# Single password entry signon-on

## msst

Currently I have to enter my password multiple times - thanks to a bug in kwallet even 3x bevore everything is unocked and logged in. But really, 1x should be enough. I wonder if anyone managed the following scenario already:

1. Fully encrypted system partition (LUKS.root)

2. User enters password and partition is unlocked by initramfs and system boots (that part works here).

3. Password is automatically passed on (pam comes into mind - but how?) to sddm login manager and the user logged in.

4. kwalletd is opened with the same passwd. pam_kwalletd5 should do that, but is still buggy here.

Basically one login, useable desktop unlocked appears. That is how it should be. But I am not aware that this is possible at all currently or did anyone find out how yet??

P.S.: The closest I can get is by using autologin for sddm and using no pw portected kwalletd. But thats not entirely how its intended I think.

----------

## gerdesj

Have you ever found yourself explaining to someone why it is a bad idea to have the same password on different websites?

To securely link your password from your boot prompt to your KDE session is a big ask.  In effect you asking for your disc encryption to be as secure as your DM login and probably your browser logins.  Whereas on Windows, int al, you might get a "yeah we'll reduce your disc encryption security to enable single sign on", your LUKS does not.

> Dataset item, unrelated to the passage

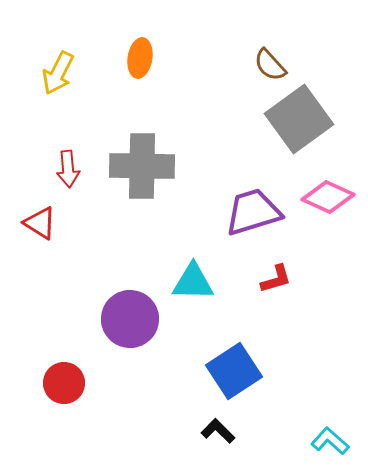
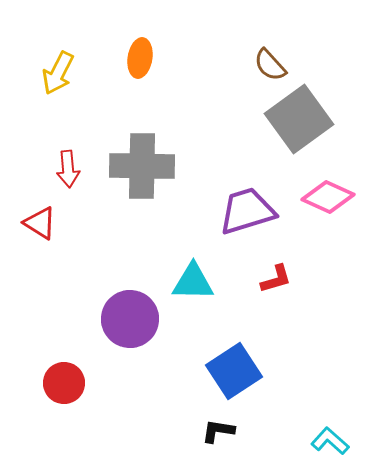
purple trapezoid: moved 6 px left, 1 px up
black L-shape: rotated 36 degrees counterclockwise
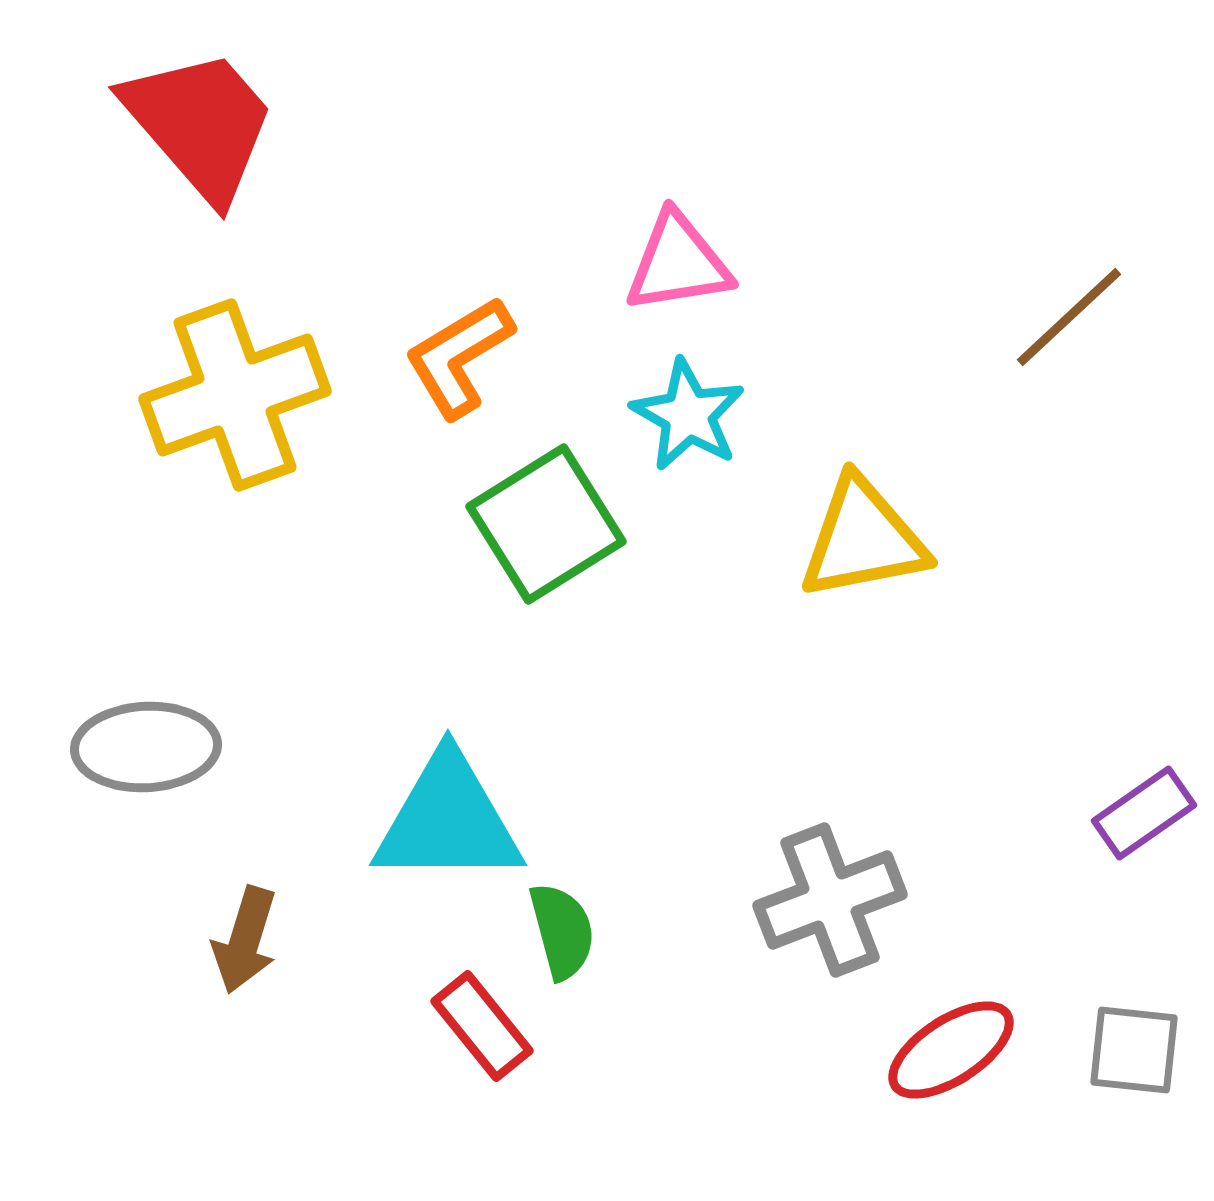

Either ditch LUKS because you can't be arsed with security or accept that greater security has a bit of a price.  Bear in mind that there is probably nothing wrong in deciding to have a simple password for the LUKS login that is generally known in your organisation.  LUKS is to ensure that if your systems are stolen then the data is is reasonably safe.  Risk Assessment.

----------

## msst

 *Quote:*   

> Have you ever found yourself explaining to someone why it is a bad idea to have the same password on different websites?

 

Yes, and it is a tough situation. There is likely not a single person using different passwards for each and every site. Unless you use a master password and all else is saved under this. Which is a matter of philosophy - you create also a single point of failure with it. In the end it comes all down to "pretty useable safety".

I think it would be a good compromise if luks, grub, whatever could pass on some at least "derived from boot password" auth token in a semi-volatile way to be reused for the boot-login process. Thats a bit the general problem with linux - it can do everything that windows and co. can do. Actually often better. But the usability and handling around it is here and there a bit sluggish.

Having to enter passwords multiple times or even multiple passwords to get a fully useable computer session booted up is simply such a thing - it may be conceptionally correct, but it sucks in terms of work-flow.

----------

## Hu

As regards master password - that is actually quite common now, and in my opinion it is better than reusing a password.  With the master password approach, you rely on adversaries not obtaining the master password (which you never write down) and the password vault (which is on your disk).  Contrast that with the reused password approach where you rely on adversaries not obtaining your password from one site because that password will work on four other sites.  You can mitigate the single-point-of-failure problem by keeping good backups of the vault.

If you trust the user who has the drive password to such an extent, why not make the other resources password-free?

----------